The stretch wanted below opens at the line containing "left shoulder: (481, 258)" and closes at the line containing "right eye: (597, 256)". Please return it exactly, with no other lines.
#### DATA RECORDS ####
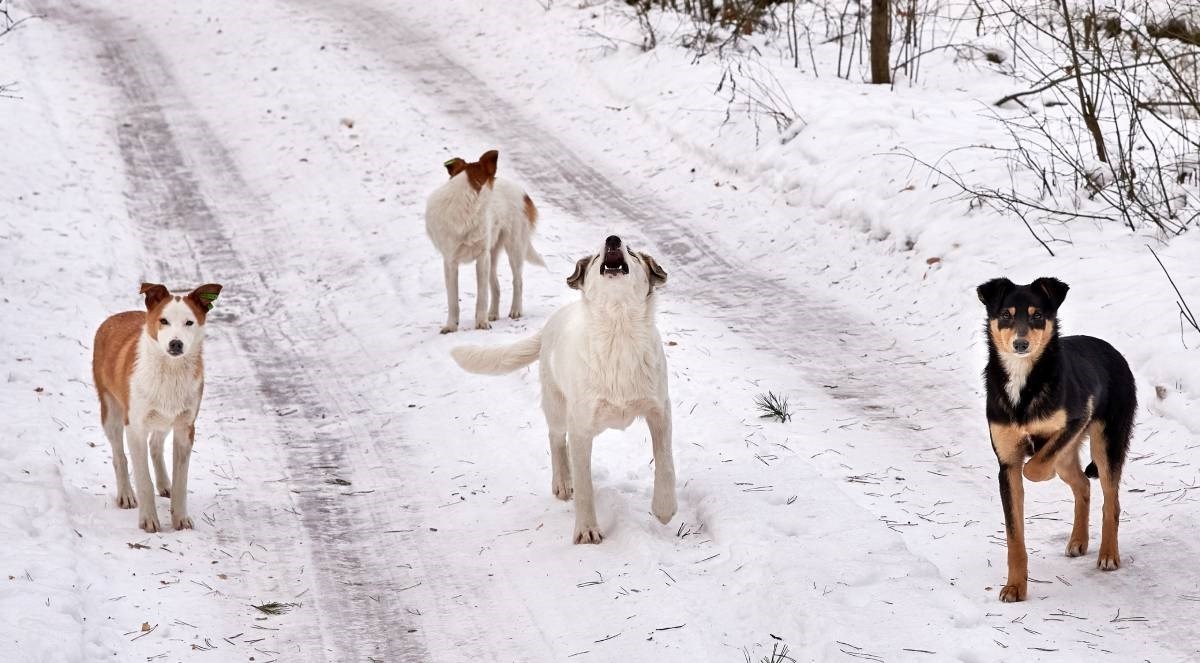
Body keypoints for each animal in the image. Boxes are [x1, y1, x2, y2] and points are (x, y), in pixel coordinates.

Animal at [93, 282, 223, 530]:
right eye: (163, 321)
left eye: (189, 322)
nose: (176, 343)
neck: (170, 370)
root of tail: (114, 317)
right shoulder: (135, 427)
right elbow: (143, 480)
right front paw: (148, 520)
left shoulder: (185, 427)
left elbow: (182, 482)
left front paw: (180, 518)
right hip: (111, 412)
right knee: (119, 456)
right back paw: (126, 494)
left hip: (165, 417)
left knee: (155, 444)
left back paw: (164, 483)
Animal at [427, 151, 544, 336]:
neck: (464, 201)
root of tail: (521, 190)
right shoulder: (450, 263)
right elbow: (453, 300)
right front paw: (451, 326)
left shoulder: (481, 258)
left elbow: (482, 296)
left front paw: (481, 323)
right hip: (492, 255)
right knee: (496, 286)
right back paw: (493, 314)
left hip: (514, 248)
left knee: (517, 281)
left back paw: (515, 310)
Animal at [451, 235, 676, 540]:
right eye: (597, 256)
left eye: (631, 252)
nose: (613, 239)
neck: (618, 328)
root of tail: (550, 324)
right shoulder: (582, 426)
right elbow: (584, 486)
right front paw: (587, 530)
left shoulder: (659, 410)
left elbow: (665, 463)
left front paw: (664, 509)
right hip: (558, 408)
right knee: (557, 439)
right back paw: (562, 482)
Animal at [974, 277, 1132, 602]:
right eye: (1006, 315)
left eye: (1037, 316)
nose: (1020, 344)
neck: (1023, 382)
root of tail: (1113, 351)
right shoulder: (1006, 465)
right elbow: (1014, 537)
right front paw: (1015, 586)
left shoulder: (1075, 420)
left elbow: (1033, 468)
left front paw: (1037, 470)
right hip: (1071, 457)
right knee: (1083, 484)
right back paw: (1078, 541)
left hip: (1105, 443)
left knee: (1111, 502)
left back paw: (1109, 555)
####
#### DATA RECORDS ####
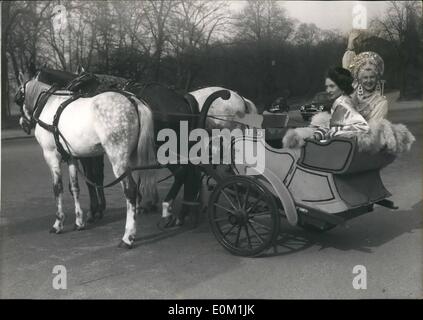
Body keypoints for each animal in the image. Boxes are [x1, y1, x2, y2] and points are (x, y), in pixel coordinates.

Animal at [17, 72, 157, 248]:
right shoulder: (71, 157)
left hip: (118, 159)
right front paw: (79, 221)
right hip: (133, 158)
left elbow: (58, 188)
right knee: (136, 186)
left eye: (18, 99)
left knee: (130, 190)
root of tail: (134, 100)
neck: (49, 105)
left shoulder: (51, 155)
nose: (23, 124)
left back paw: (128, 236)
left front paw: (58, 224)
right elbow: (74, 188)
####
#### DATA RECORDS ####
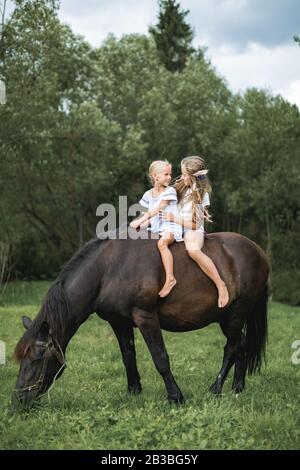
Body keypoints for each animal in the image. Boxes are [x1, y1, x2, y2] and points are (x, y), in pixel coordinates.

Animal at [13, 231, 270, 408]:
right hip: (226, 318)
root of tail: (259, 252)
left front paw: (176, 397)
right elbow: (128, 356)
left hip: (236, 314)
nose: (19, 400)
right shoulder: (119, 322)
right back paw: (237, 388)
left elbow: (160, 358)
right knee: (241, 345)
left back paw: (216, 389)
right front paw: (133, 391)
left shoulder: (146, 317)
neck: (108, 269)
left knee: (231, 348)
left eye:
####
* **TASK ANSWER**:
left shoulder: (481, 258)
left elbow: (482, 296)
left front paw: (481, 323)
right hip: (492, 255)
right knee: (496, 286)
right back paw: (493, 314)
left hip: (514, 248)
left knee: (517, 281)
left back paw: (515, 310)
Animal at [451, 235, 676, 540]:
right eye: (597, 256)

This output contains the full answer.